- _To do_: Although the data below holds other lines too, output only those from the line with "to her identity as an artist." up to and including the line with "key to her longevity.", exactly as they appear.

- _Given entries_:
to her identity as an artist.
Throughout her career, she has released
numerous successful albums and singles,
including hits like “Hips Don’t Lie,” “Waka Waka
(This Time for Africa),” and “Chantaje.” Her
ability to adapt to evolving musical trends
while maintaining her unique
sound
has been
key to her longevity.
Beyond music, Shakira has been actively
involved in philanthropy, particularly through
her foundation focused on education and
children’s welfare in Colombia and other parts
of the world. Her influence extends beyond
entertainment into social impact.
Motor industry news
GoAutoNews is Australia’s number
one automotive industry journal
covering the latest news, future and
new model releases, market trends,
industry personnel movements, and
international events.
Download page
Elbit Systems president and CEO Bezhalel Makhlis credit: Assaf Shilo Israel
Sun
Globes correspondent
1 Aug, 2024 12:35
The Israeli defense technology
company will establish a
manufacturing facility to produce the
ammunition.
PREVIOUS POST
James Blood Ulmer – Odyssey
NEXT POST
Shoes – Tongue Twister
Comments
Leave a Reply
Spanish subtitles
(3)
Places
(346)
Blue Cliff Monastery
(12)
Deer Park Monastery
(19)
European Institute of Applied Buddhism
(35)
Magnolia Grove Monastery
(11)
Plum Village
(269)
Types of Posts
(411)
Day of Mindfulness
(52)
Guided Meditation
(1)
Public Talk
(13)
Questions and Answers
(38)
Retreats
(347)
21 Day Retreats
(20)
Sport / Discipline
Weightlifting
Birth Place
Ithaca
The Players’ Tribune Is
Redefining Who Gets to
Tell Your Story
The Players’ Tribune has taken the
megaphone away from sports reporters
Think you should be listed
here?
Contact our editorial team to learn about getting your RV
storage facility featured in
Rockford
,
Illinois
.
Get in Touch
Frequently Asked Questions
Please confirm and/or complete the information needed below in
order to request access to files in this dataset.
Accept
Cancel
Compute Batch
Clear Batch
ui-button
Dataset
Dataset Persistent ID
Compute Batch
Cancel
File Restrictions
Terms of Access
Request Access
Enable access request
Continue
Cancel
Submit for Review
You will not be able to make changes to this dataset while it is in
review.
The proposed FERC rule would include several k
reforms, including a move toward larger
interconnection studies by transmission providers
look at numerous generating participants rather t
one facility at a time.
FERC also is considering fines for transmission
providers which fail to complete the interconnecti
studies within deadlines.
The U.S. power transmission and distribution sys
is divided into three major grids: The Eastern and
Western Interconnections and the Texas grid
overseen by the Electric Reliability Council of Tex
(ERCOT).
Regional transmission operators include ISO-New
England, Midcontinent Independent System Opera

--

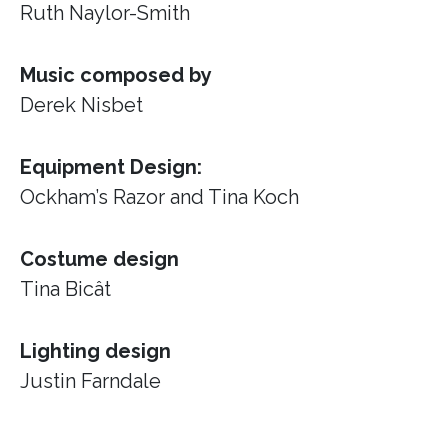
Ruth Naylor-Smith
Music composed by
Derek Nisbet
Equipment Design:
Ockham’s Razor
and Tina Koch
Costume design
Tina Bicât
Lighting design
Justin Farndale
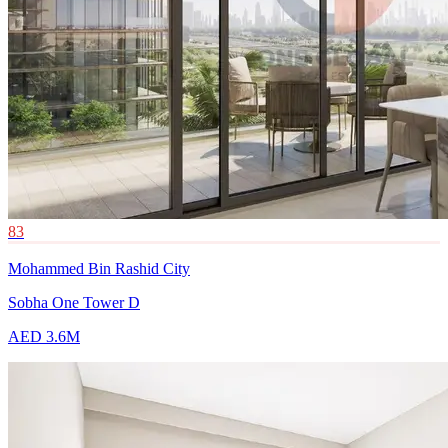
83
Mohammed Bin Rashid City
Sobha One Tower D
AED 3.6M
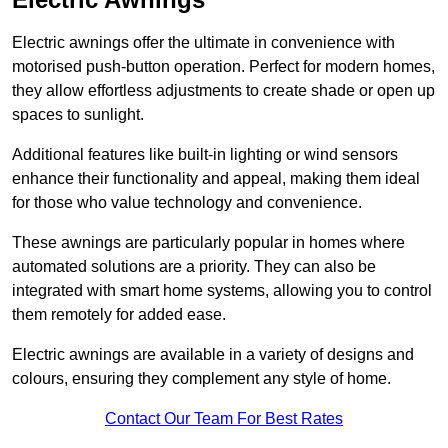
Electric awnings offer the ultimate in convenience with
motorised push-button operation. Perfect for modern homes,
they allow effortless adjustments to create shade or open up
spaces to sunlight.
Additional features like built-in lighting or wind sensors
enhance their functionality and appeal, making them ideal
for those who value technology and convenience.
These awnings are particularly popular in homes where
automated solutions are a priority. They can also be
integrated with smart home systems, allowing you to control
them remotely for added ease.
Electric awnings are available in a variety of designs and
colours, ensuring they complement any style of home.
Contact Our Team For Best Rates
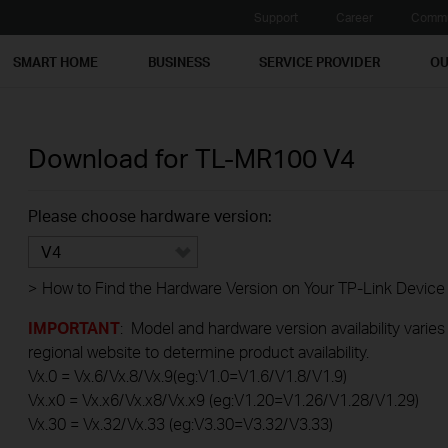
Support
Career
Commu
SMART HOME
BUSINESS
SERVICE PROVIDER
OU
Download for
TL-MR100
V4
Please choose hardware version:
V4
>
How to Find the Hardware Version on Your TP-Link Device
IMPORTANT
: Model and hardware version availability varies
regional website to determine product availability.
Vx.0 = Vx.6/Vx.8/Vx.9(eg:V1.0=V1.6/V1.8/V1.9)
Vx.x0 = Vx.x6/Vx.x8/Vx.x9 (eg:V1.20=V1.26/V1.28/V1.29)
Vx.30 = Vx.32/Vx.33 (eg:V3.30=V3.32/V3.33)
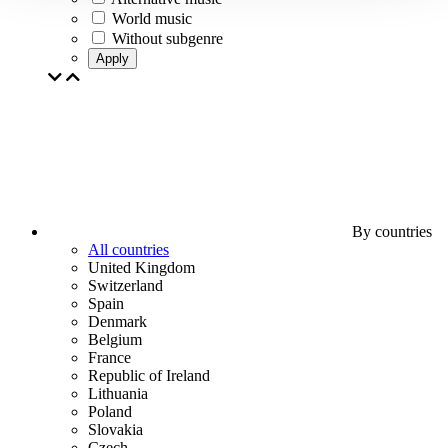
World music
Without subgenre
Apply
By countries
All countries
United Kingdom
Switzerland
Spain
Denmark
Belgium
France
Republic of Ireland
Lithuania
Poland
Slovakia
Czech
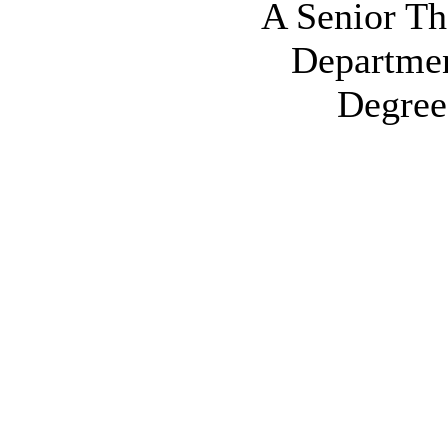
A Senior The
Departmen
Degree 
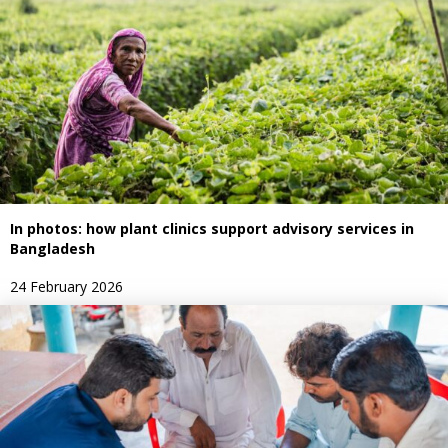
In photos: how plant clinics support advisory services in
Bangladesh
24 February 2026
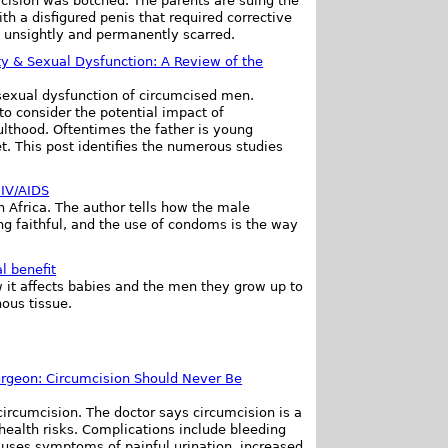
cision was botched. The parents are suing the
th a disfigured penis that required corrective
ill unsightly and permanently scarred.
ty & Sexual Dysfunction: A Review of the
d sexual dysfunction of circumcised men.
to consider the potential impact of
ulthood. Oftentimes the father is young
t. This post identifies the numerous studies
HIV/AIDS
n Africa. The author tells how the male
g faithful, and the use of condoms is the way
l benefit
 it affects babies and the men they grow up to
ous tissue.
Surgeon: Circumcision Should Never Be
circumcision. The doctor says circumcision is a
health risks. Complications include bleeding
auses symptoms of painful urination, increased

--

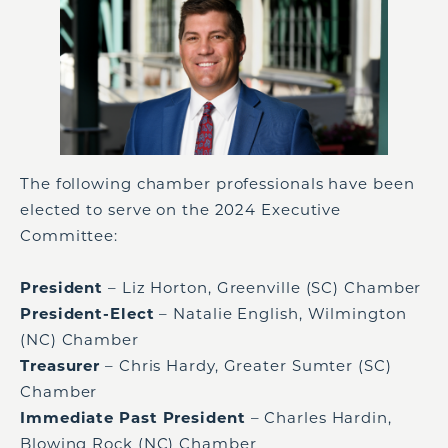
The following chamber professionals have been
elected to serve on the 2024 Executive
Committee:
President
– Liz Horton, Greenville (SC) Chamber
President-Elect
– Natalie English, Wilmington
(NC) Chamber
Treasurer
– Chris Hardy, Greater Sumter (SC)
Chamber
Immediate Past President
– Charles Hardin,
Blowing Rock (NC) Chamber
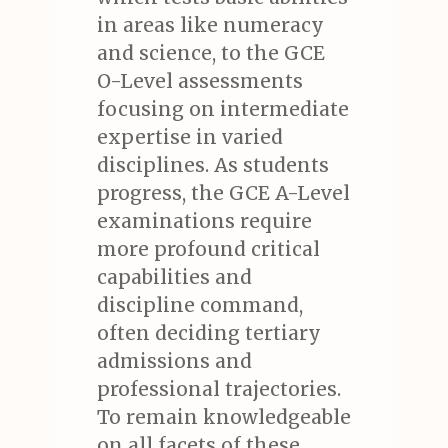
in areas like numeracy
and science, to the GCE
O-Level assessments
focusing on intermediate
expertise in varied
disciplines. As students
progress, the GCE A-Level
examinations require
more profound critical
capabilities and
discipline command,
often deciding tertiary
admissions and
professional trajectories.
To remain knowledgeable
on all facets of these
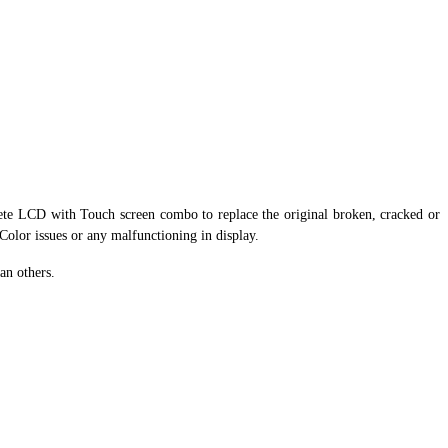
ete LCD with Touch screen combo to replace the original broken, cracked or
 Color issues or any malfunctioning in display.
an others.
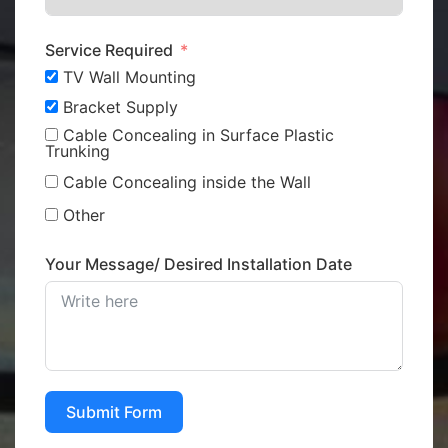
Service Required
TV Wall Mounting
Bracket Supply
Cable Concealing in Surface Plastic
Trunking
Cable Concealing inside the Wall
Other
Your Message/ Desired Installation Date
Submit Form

- _Answer to this exercise_:
to her identity as an artist.
Throughout her career, she has released
numerous successful albums and singles,
including hits like “Hips Don’t Lie,” “Waka Waka
(This Time for Africa),” and “Chantaje.” Her
ability to adapt to evolving musical trends
while maintaining her unique
sound
has been
key to her longevity.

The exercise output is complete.